DATA UNDER STUDY:
· · · ·

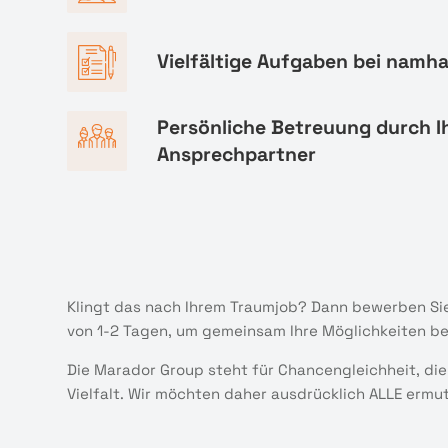
Vielfältige Aufgaben bei namh
Persönliche Betreuung durch I
Ansprechpartner
Klingt das nach Ihrem Traumjob? Dann bewerben Sie
von 1-2 Tagen, um gemeinsam Ihre Möglichkeiten b
Die Marador Group steht für Chancengleichheit, die
Vielfalt. Wir möchten daher ausdrücklich ALLE ermu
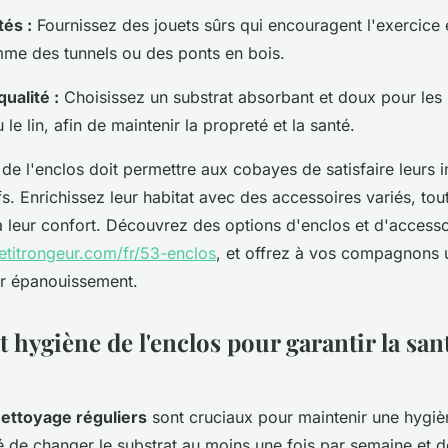
és :
Fournissez des jouets sûrs qui encouragent l'exercice e
me des tunnels ou des ponts en bois.
ualité :
Choisissez un substrat absorbant et doux pour les p
 le lin, afin de maintenir la propreté et la santé.
 l'enclos doit permettre aux cobayes de satisfaire leurs in
fs. Enrichissez leur habitat avec des accessoires variés, tout
 à leur confort. Découvrez des options d'enclos et d'accesso
etitrongeur.com/fr/53-enclos
, et offrez à vos compagnons 
r épanouissement.
t hygiène de l'enclos pour garantir la san
nettoyage réguliers
sont cruciaux pour maintenir une hygièn
de changer le substrat au moins une fois par semaine et d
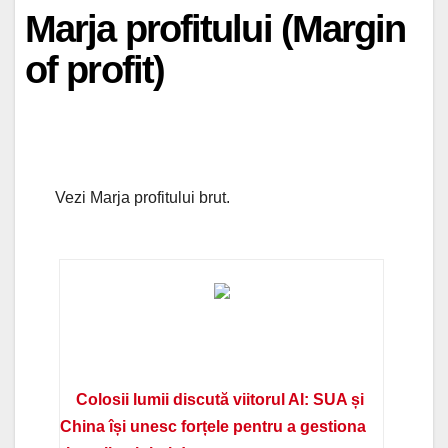
Marja profitului (Margin
of profit)
Vezi Marja profitului brut.
Colosii lumii discută viitorul AI: SUA și
China își unesc forțele pentru a gestiona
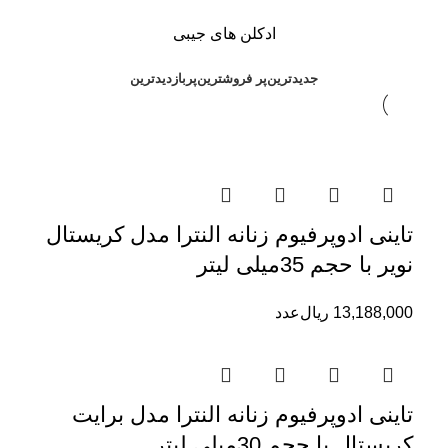
ادکلن های جیبی
جدیدترین
پر فروشترین
پربازدیدترین
تاینی ادوپرفیوم زنانه النترا مدل کریستال
نویر با حجم 35میلی لیتر
13,188,000
ریال
عدد
تاینی ادوپرفیوم زنانه النترا مدل برایت
کریستال با حجم 30میلی لیتر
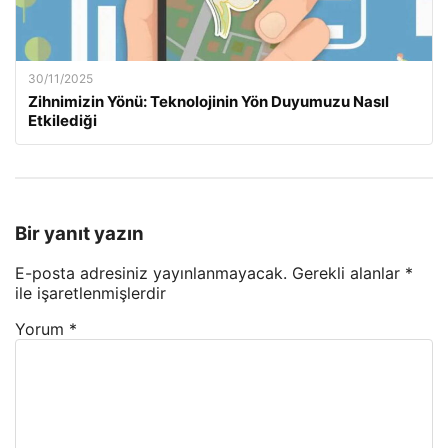
30/11/2025
Zihnimizin Yönü: Teknolojinin Yön Duyumuzu Nasıl
Etkilediği
Bir yanıt yazın
E-posta adresiniz yayınlanmayacak.
Gerekli alanlar
*
ile işaretlenmişlerdir
Yorum
*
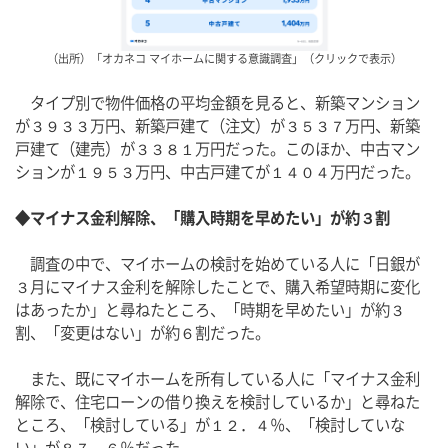
（出所）「オカネコ マイホームに関する意識調査」（クリックで表示）
　タイプ別で物件価格の平均金額を見ると、新築マンション
が３９３３万円、新築戸建て（注文）が３５３７万円、新築
戸建て（建売）が３３８１万円だった。このほか、中古マン
ションが１９５３万円、中古戸建てが１４０４万円だった。
◆マイナス金利解除、「購入時期を早めたい」が約３割
　調査の中で、マイホームの検討を始めている人に「日銀が
３月にマイナス金利を解除したことで、購入希望時期に変化
はあったか」と尋ねたところ、「時期を早めたい」が約３
割、「変更はない」が約６割だった。
　また、既にマイホームを所有している人に「マイナス金利
解除で、住宅ローンの借り換えを検討しているか」と尋ねた
ところ、「検討している」が１２．４％、「検討していな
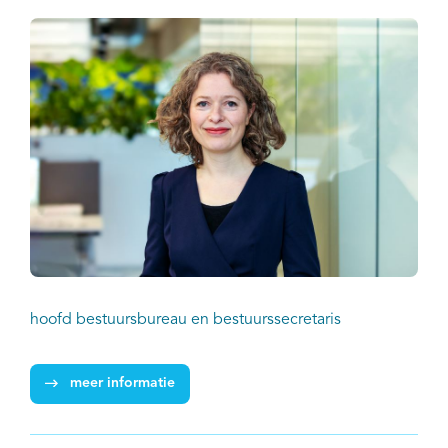
hoofd bestuursbureau en bestuurssecretaris
meer informatie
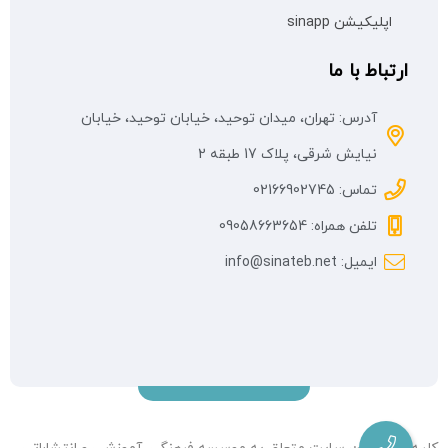
اپلیکیشن sinapp
ارتباط با ما
آدرس: تهران، میدان توحید، خیابان توحید، خیابان
نیایش شرقی، پلاک 17 طبقه 2
تماس: 02166902745
تلفن همراه: 09058663654
ایمیل: info@sinateb.net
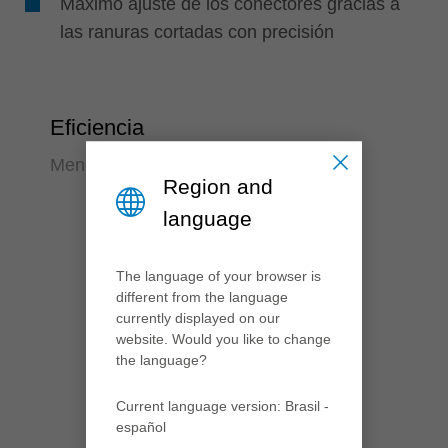
Máximo ajuste de los conectores gracias a
las ranuras cortadas con precisión
Eficiencia
Menos tiempo requerido
Region and
language
The language of your browser is
different from the language
currently displayed on our
website. Would you like to change
the language?
Current language version: Brasil -
español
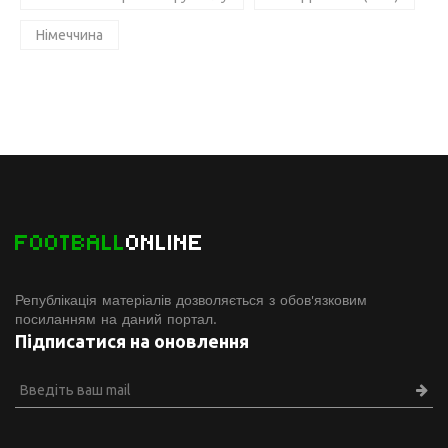
Німеччина
FOOTBALL
ONLINE
Републікація матеріалів дозволяється з обов'язковим
посиланням на даний портал.
Підписатися на оновлення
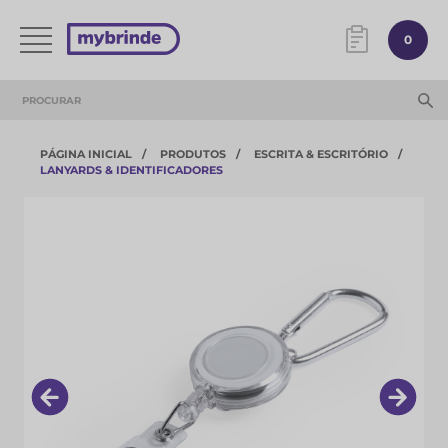
0
PÁGINA INICIAL
PRODUTOS
ESCRITA & ESCRITÓRIO
LANYARDS & IDENTIFICADORES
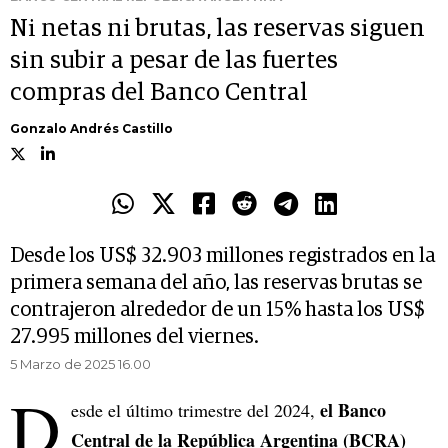
Ni netas ni brutas, las reservas siguen
sin subir a pesar de las fuertes
compras del Banco Central
Gonzalo Andrés Castillo
Desde los US$ 32.903 millones registrados en la
primera semana del año, las reservas brutas se
contrajeron alrededor de un 15% hasta los US$
27.995 millones del viernes.
5 Marzo de 2025 16.00
D
el Banco
esde el último trimestre del 2024,
Central de la República Argentina (BCRA)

· · · ·

EXERCISE GOAL: Please rewrite all the records above, replacing "language" with "idioma" wherever it occurs and keeping everything else unchanged. Leave the pictures out of your answer.

RESPONSE TO THE EXERCISE:
Vielfältige Aufgaben bei namh
Persönliche Betreuung durch I
Ansprechpartner
Klingt das nach Ihrem Traumjob? Dann bewerben Sie
von 1-2 Tagen, um gemeinsam Ihre Möglichkeiten b
Die Marador Group steht für Chancengleichheit, die
Vielfalt. Wir möchten daher ausdrücklich ALLE ermu
és :
Fournissez des jouets sûrs qui encouragent l'exercice e
me des tunnels ou des ponts en bois.
ualité :
Choisissez un substrat absorbant et doux pour les p
 le lin, afin de maintenir la propreté et la santé.
 l'enclos doit permettre aux cobayes de satisfaire leurs in
fs. Enrichissez leur habitat avec des accessoires variés, tout
 à leur confort. Découvrez des options d'enclos et d'accesso
etitrongeur.com/fr/53-enclos
, et offrez à vos compagnons 
r épanouissement.
t hygiène de l'enclos pour garantir la san
nettoyage réguliers
sont cruciaux pour maintenir une hygièn
de changer le substrat au moins une fois par semaine et d
Marja profitului (Margin
of profit)
Vezi Marja profitului brut.
Colosii lumii discută viitorul AI: SUA și
China își unesc forțele pentru a gestiona
ادکلن های جیبی
جدیدترین
پر فروشترین
پربازدیدترین
تاینی ادوپرفیوم زنانه النترا مدل کریستال
نویر با حجم 35میلی لیتر
13,188,000
ریال
عدد
تاینی ادوپرفیوم زنانه النترا مدل برایت
کریستال با حجم 30میلی لیتر
30/11/2025
Zihnimizin Yönü: Teknolojinin Yön Duyumuzu Nasıl
Etkilediği
Bir yanıt yazın
E-posta adresiniz yayınlanmayacak.
Gerekli alanlar
*
ile işaretlenmişlerdir
Yorum
*
（出所）「オカネコ マイホームに関する意識調査」（クリックで表示）
　タイプ別で物件価格の平均金額を見ると、新築マンション
が３９３３万円、新築戸建て（注文）が３５３７万円、新築
戸建て（建売）が３３８１万円だった。このほか、中古マン
ションが１９５３万円、中古戸建てが１４０４万円だった。
◆マイナス金利解除、「購入時期を早めたい」が約３割
　調査の中で、マイホームの検討を始めている人に「日銀が
３月にマイナス金利を解除したことで、購入希望時期に変化
はあったか」と尋ねたところ、「時期を早めたい」が約３
割、「変更はない」が約６割だった。
　また、既にマイホームを所有している人に「マイナス金利
解除で、住宅ローンの借り換えを検討しているか」と尋ねた
ところ、「検討している」が１２．４％、「検討していな
hoofd bestuursbureau en bestuurssecretaris
meer informatie
اپلیکیشن sinapp
ارتباط با ما
آدرس: تهران، میدان توحید، خیابان توحید، خیابان
نیایش شرقی، پلاک 17 طبقه 2
تماس: 02166902745
تلفن همراه: 09058663654
ایمیل: info@sinateb.net
Máximo ajuste de los conectores gracias a
las ranuras cortadas con precisión
Eficiencia
Menos tiempo requerido
Region and
idioma
The idioma of your browser is
different from the idioma
currently displayed on our
website. Would you like to change
the idioma?
Current idioma version: Brasil -
español
Німеччина
FOOTBALL
ONLINE
Републікація матеріалів дозволяється з обов'язковим
посиланням на даний портал.
Підписатися на оновлення
0
PÁGINA INICIAL
PRODUTOS
ESCRITA & ESCRITÓRIO
LANYARDS & IDENTIFICADORES
Ni netas ni brutas, las reservas siguen
sin subir a pesar de las fuertes
compras del Banco Central
Gonzalo Andrés Castillo
Desde los US$ 32.903 millones registrados en la
primera semana del año, las reservas brutas se
contrajeron alrededor de un 15% hasta los US$
27.995 millones del viernes.
5 Marzo de 2025 16.00
D
el Banco
esde el último trimestre del 2024,
Central de la República Argentina (BCRA)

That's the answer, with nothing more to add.